(Stored records)
--------
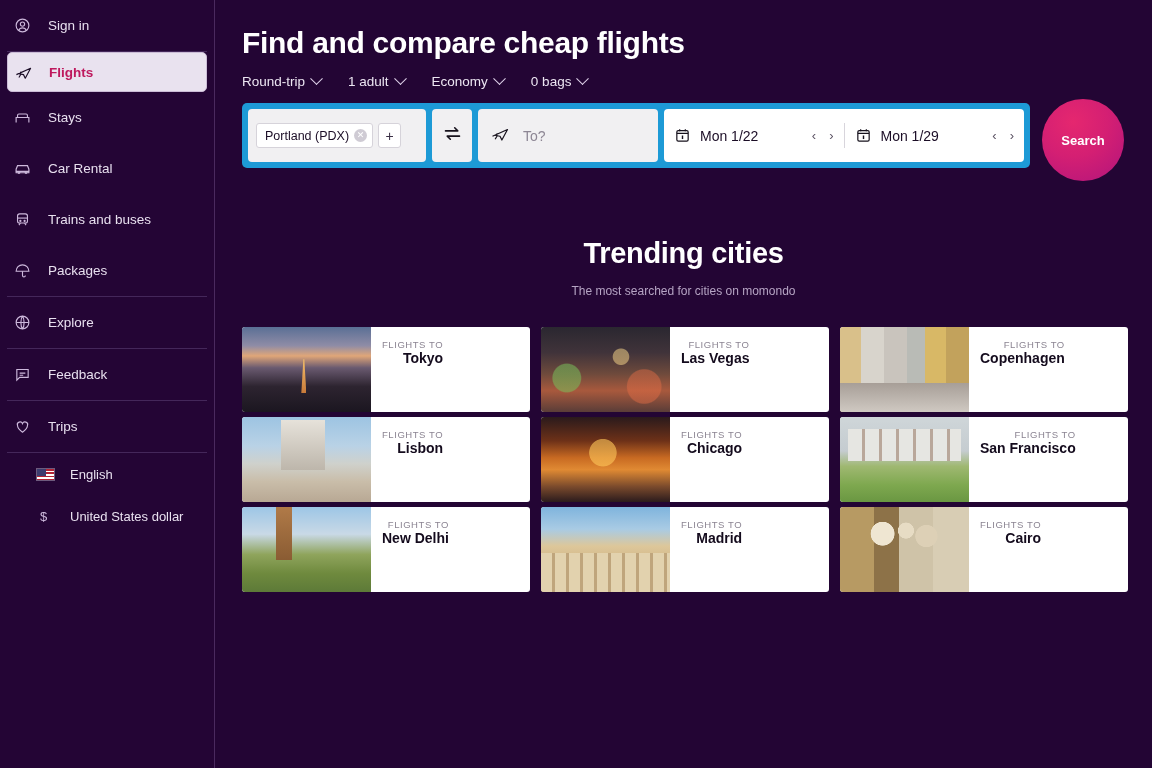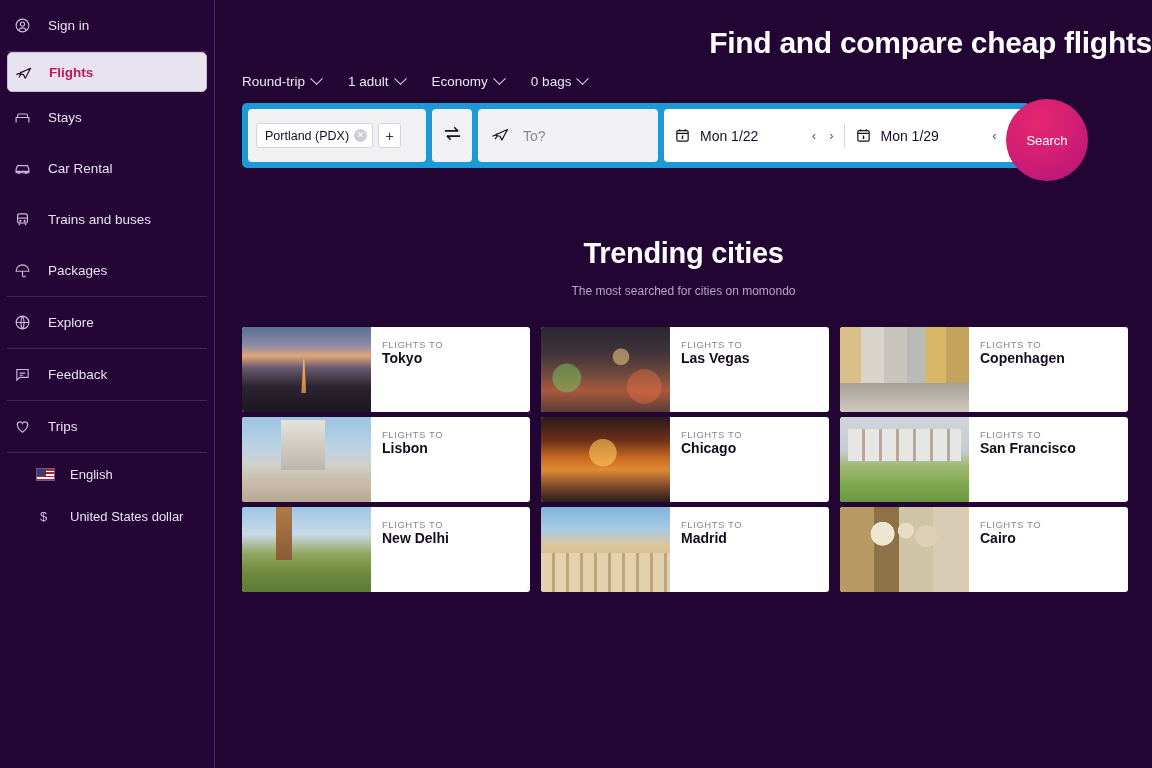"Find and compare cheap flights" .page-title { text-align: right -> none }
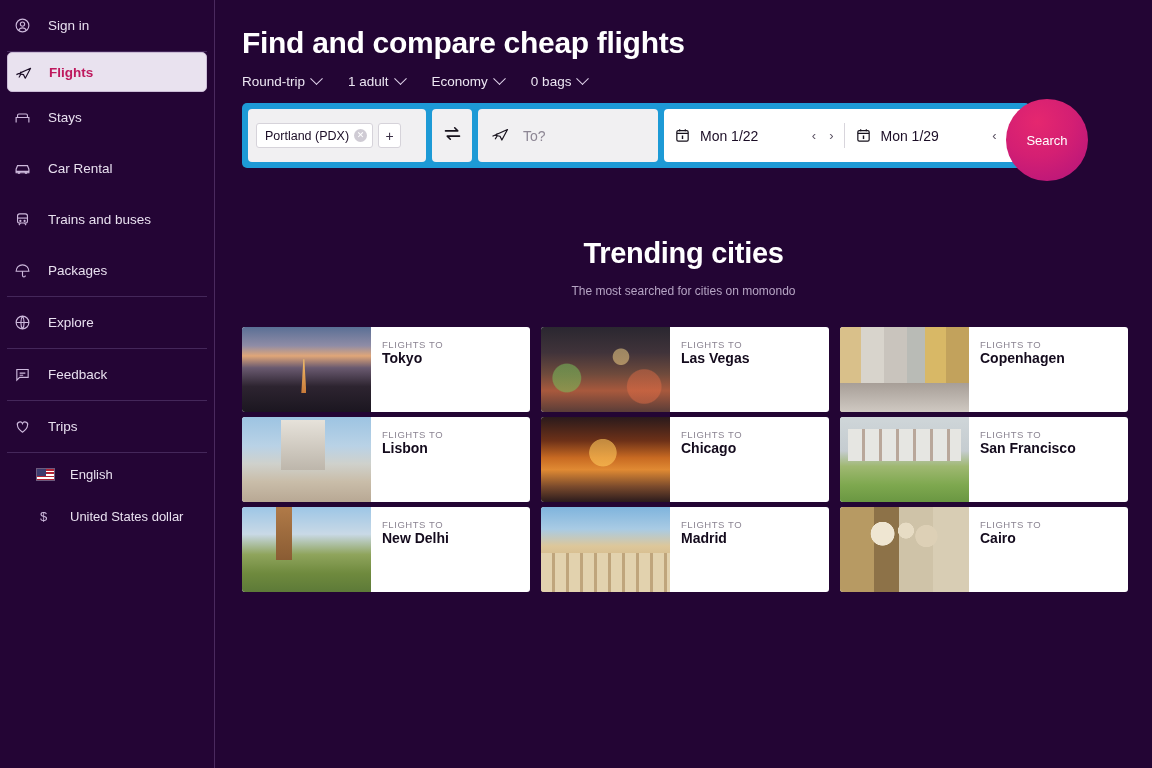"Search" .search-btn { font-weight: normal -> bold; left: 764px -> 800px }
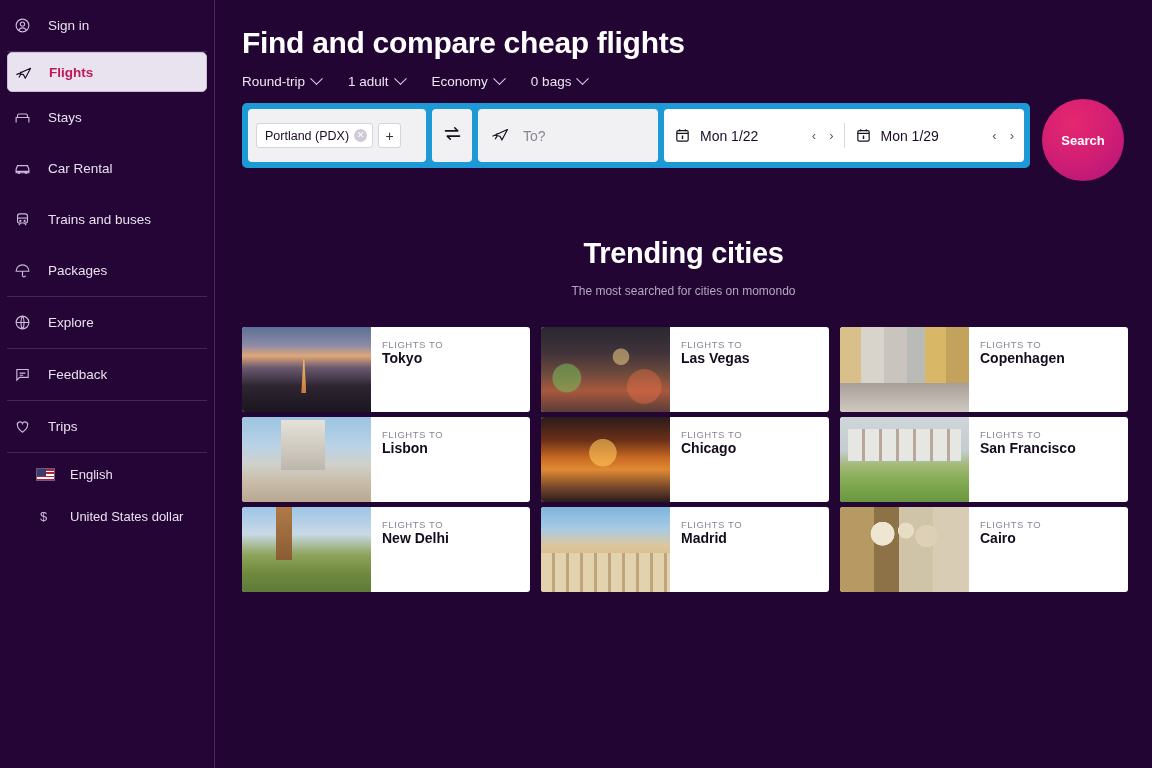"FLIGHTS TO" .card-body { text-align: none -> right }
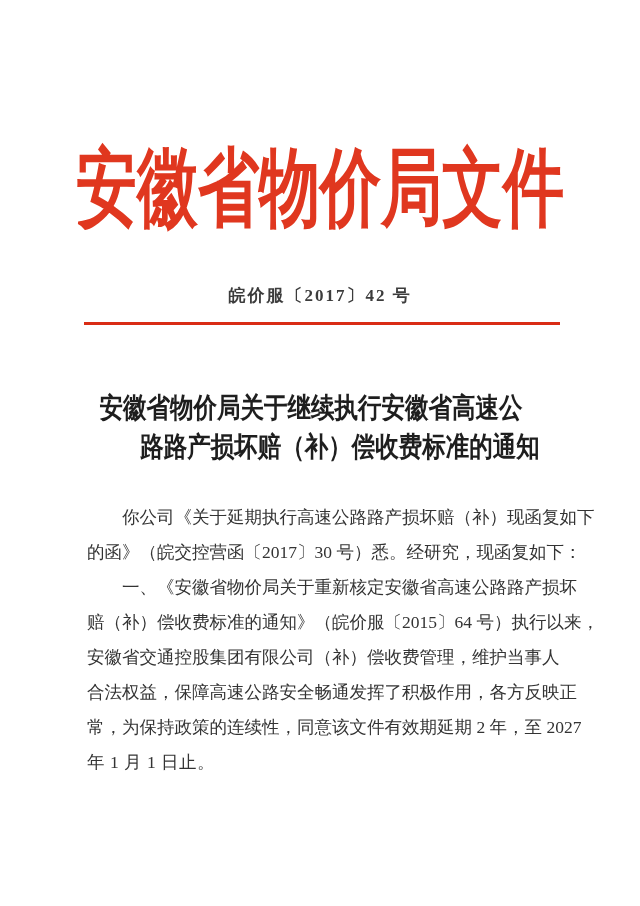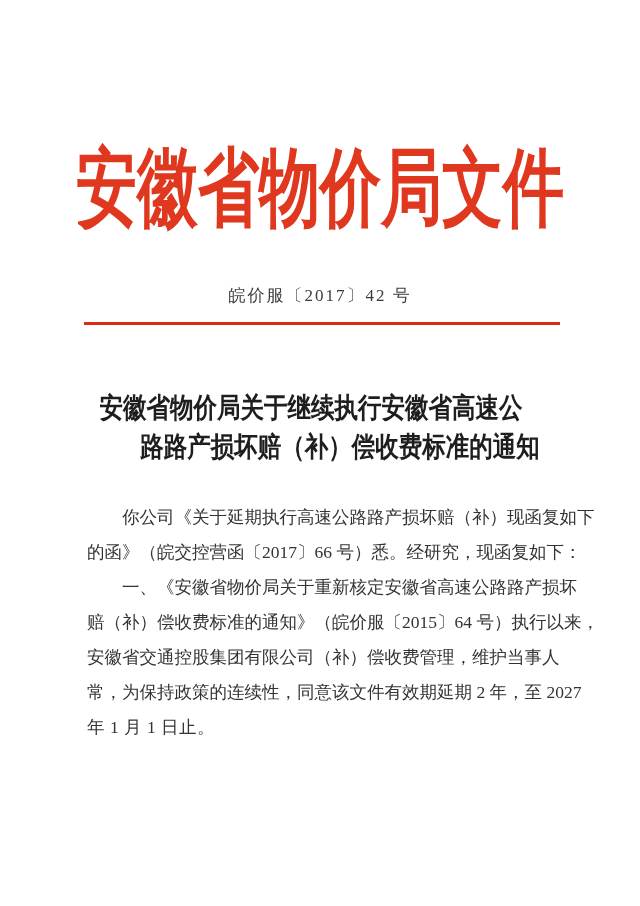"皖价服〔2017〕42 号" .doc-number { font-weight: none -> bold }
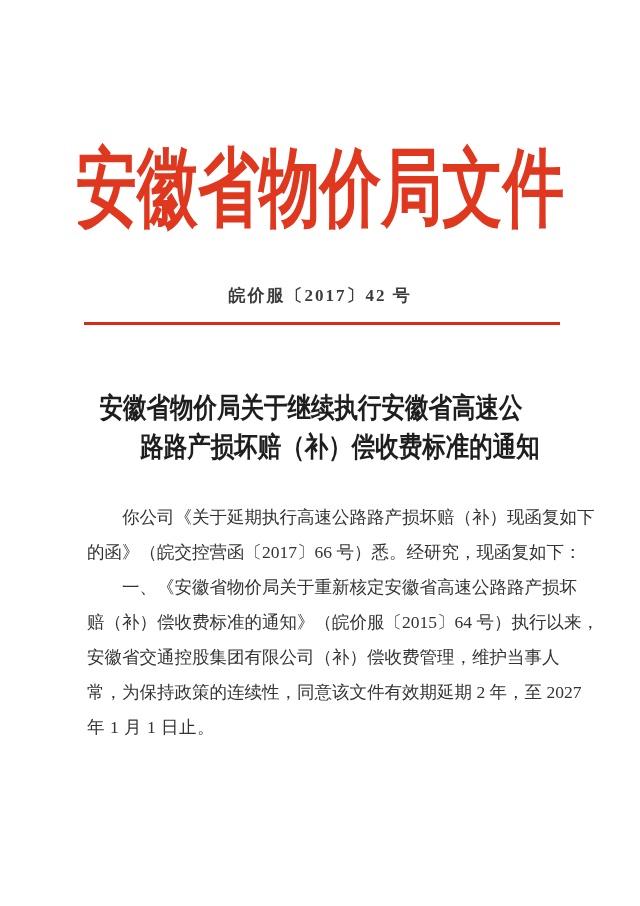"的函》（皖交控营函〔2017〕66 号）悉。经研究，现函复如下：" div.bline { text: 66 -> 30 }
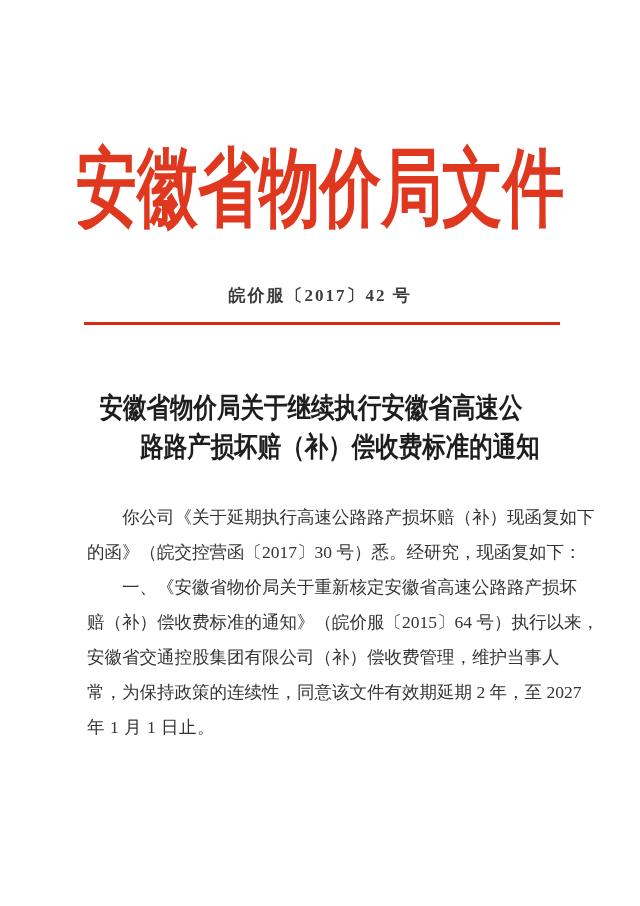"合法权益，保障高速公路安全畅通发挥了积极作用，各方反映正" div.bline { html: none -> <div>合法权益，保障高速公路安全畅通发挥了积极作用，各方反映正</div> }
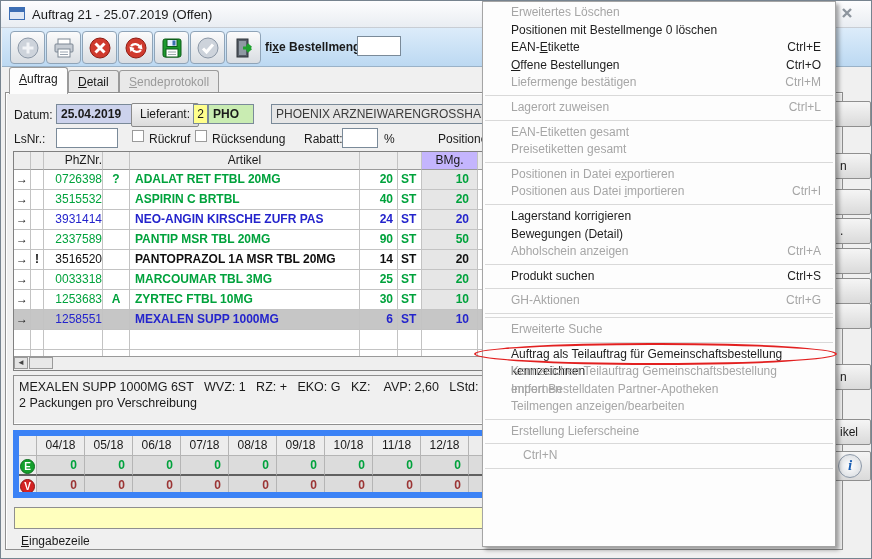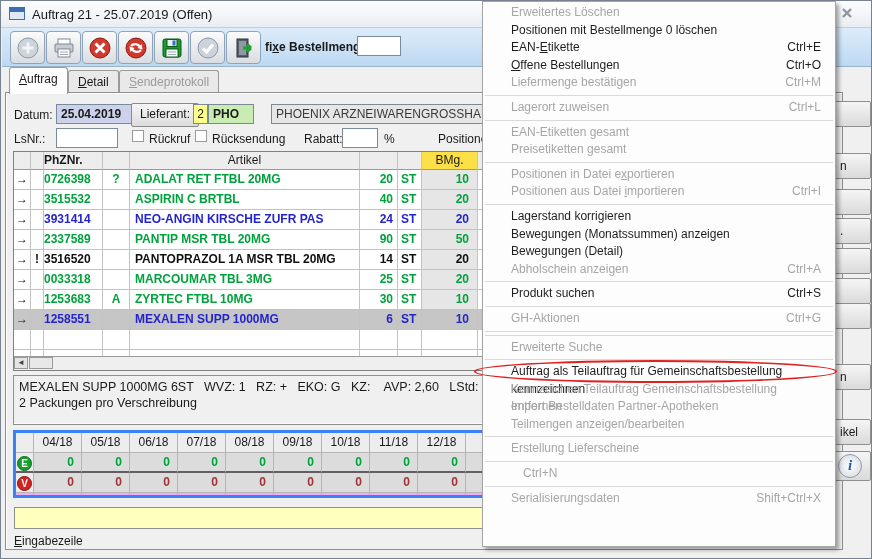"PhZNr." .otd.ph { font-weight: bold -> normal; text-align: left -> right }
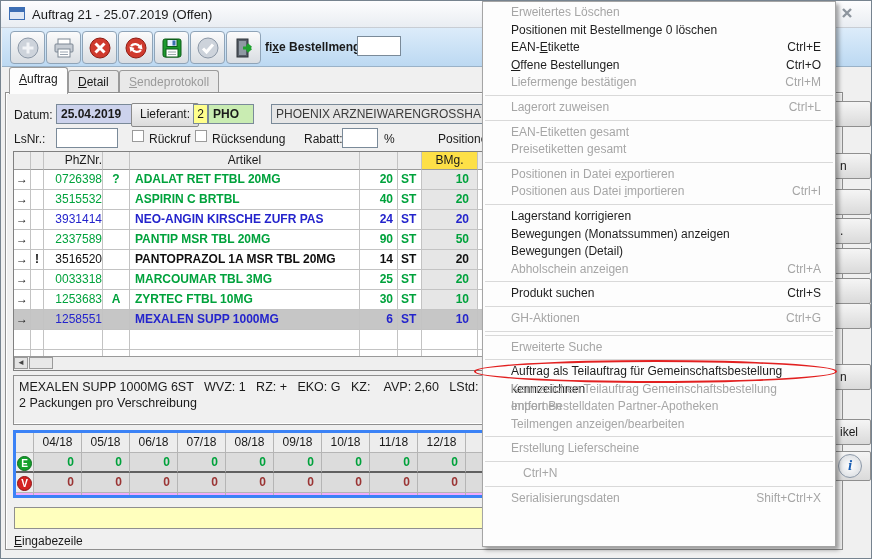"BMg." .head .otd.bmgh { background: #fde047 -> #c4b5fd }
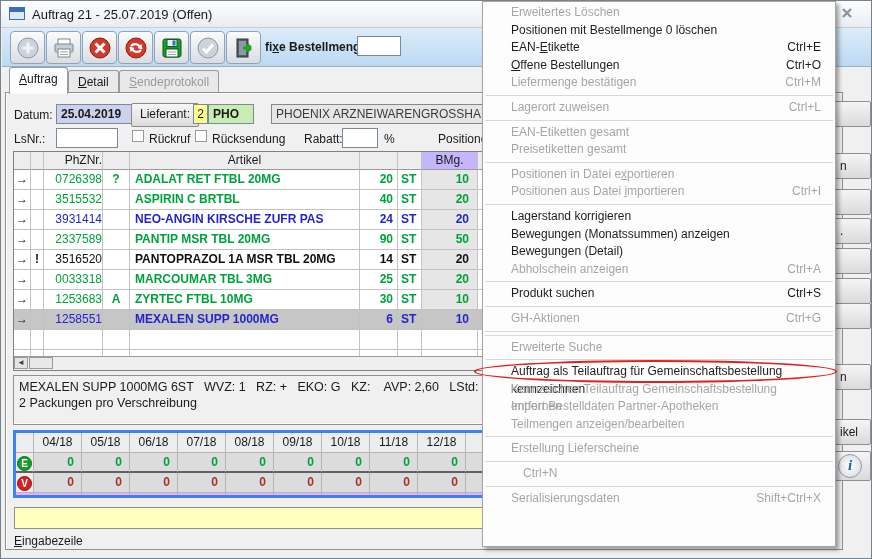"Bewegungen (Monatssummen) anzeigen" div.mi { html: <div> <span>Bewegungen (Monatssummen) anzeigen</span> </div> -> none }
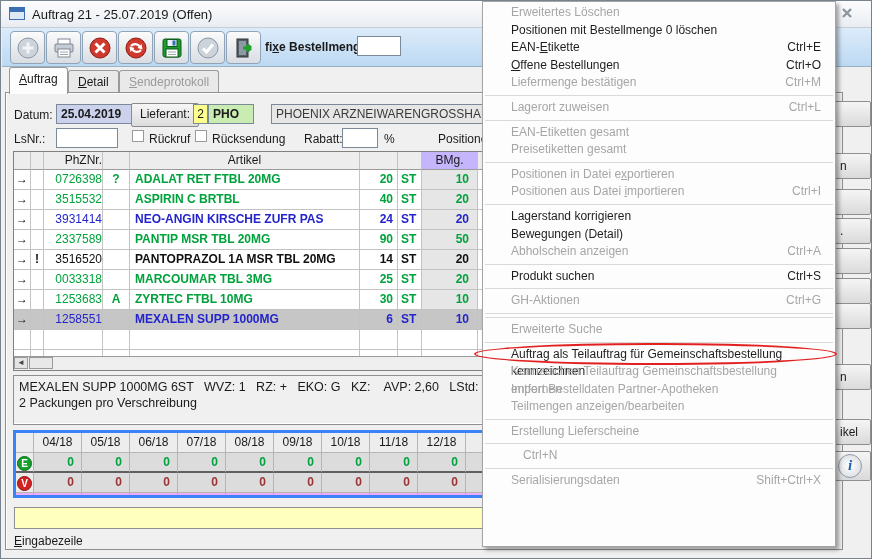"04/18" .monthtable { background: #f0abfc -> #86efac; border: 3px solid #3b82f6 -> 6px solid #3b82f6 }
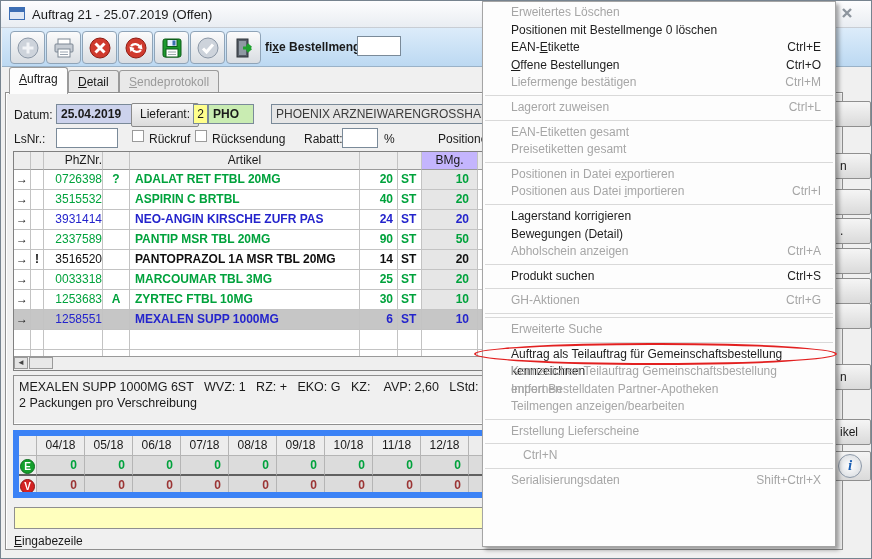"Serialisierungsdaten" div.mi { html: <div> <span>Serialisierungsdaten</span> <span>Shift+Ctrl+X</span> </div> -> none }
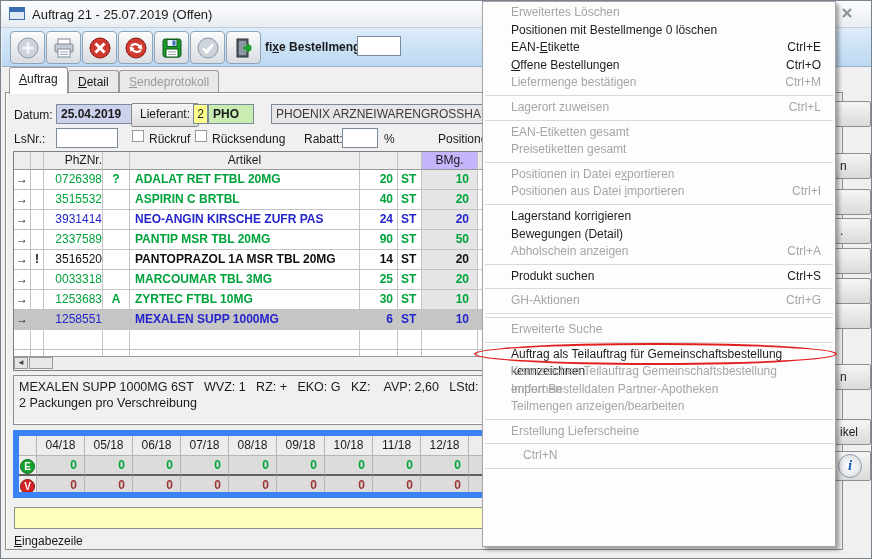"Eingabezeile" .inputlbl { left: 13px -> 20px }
--------
▶ _PROBLEM_:
Beginning with the line that contains "html: none ->" and ending with the final line of the entries, every line must be copied exactly; the pictures must not.

▶ _WRITTEN ANSWER_:
"合法权益，保障高速公路安全畅通发挥了积极作用，各方反映正" div.bline { html: none -> <div>合法权益，保障高速公路安全畅通发挥了积极作用，各方反映正</div> }
"PhZNr." .otd.ph { font-weight: bold -> normal; text-align: left -> right }
"BMg." .head .otd.bmgh { background: #fde047 -> #c4b5fd }
"Bewegungen (Monatssummen) anzeigen" div.mi { html: <div> <span>Bewegungen (Monatssummen) anzeigen</span> </div> -> none }
"04/18" .monthtable { background: #f0abfc -> #86efac; border: 3px solid #3b82f6 -> 6px solid #3b82f6 }
"Serialisierungsdaten" div.mi { html: <div> <span>Serialisierungsdaten</span> <span>Shift+Ctrl+X</span> </div> -> none }
"Eingabezeile" .inputlbl { left: 13px -> 20px }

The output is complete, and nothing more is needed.